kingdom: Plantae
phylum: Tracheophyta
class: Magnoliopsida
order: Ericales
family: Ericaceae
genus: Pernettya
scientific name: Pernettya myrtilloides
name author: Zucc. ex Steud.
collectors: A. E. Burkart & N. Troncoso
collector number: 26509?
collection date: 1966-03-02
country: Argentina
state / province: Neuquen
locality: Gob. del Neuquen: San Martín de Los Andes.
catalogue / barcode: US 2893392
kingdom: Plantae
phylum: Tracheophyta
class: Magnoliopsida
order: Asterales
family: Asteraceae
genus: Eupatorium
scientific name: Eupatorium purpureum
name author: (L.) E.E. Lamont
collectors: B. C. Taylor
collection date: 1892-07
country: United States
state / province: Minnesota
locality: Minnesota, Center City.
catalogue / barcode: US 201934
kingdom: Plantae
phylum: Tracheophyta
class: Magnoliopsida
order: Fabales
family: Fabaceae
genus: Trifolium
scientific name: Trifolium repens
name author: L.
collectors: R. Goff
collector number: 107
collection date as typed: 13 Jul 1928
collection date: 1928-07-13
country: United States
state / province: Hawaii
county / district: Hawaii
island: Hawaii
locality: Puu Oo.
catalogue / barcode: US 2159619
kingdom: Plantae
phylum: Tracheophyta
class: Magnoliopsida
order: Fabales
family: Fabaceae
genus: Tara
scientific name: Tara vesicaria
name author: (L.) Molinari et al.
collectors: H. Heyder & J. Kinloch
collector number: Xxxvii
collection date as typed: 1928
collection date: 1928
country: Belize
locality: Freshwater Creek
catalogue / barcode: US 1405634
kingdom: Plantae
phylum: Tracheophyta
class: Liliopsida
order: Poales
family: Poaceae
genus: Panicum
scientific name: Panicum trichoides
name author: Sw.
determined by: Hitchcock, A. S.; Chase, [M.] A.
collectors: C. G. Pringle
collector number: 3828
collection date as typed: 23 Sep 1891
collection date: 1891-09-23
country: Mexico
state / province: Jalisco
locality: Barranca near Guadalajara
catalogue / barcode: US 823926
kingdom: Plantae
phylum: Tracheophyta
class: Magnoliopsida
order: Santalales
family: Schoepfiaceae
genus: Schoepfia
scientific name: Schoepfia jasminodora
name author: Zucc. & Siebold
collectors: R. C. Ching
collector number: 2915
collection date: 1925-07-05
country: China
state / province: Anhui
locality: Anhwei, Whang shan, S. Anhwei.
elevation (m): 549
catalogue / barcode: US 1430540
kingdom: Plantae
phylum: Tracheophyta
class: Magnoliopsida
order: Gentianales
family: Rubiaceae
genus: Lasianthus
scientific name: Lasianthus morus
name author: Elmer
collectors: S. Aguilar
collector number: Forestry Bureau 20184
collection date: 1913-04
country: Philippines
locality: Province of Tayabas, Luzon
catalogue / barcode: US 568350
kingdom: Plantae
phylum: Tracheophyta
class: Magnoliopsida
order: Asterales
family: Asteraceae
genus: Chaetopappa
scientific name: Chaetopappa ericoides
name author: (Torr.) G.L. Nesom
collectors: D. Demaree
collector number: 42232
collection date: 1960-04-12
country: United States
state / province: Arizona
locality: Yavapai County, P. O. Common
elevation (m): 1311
────
From the records above, pull out every line that contains the string "catalogue", treating uppercase and lowercase as different.

== Exercise result ==
catalogue / barcode: US 2893392
catalogue / barcode: US 201934
catalogue / barcode: US 2159619
catalogue / barcode: US 1405634
catalogue / barcode: US 823926
catalogue / barcode: US 1430540
catalogue / barcode: US 568350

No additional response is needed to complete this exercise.